[Transcribed page contents]
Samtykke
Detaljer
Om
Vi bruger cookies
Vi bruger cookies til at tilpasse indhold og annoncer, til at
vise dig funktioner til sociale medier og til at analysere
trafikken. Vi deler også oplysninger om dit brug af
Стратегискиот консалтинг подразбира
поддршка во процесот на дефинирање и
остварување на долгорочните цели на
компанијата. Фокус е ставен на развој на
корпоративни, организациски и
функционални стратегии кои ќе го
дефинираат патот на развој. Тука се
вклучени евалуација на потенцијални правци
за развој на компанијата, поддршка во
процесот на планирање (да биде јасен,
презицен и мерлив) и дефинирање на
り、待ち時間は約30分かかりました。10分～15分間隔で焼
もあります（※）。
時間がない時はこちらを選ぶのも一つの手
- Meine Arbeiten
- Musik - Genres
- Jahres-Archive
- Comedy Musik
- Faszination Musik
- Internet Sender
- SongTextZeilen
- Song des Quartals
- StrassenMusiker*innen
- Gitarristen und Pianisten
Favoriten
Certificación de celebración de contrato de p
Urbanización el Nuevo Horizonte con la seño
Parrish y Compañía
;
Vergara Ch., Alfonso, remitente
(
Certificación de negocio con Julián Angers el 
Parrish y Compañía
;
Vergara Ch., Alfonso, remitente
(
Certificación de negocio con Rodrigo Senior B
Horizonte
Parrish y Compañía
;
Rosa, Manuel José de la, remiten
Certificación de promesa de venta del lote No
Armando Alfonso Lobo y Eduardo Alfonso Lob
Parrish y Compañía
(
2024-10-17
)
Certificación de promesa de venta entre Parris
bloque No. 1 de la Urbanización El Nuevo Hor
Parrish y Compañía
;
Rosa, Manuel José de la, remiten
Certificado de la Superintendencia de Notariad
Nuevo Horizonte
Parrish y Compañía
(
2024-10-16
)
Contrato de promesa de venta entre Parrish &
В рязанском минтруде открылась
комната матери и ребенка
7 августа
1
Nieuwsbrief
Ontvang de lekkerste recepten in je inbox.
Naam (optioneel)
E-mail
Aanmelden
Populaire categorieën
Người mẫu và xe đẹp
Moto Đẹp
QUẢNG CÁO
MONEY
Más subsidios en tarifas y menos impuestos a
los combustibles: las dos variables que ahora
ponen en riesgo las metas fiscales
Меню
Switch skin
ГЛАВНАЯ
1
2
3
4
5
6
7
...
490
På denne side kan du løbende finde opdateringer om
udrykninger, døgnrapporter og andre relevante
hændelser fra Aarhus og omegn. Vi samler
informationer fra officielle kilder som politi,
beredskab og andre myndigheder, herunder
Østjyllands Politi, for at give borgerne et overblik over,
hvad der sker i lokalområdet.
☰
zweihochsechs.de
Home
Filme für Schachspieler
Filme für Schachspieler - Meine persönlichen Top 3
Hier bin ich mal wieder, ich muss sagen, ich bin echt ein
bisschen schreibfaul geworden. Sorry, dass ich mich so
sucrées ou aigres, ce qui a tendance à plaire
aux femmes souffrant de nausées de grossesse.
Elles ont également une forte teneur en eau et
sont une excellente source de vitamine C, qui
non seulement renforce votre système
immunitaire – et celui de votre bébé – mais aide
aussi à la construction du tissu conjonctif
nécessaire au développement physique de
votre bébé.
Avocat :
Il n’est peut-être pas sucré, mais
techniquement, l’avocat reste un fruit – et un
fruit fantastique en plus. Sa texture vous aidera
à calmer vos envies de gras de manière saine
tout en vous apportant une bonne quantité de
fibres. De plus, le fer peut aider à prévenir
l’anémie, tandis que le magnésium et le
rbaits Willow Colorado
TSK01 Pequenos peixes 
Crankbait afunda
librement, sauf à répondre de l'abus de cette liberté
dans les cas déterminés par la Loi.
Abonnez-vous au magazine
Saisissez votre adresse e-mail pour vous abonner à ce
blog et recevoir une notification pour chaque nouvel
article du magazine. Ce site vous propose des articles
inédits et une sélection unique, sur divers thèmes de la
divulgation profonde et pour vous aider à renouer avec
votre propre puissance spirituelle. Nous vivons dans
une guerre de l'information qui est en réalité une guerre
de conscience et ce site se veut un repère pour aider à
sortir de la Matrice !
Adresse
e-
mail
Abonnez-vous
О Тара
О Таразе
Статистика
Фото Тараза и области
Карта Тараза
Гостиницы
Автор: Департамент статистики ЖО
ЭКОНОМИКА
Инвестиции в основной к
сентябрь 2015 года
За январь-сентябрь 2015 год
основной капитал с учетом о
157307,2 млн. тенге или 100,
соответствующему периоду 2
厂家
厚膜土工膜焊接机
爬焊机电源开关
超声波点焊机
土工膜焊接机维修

◆ Instruction
Which lines of the records above hold the word "компанијата"? Copy each one out.

◆ Task solution
компанијата. Фокус е ставен на развој на
за развој на компанијата, поддршка во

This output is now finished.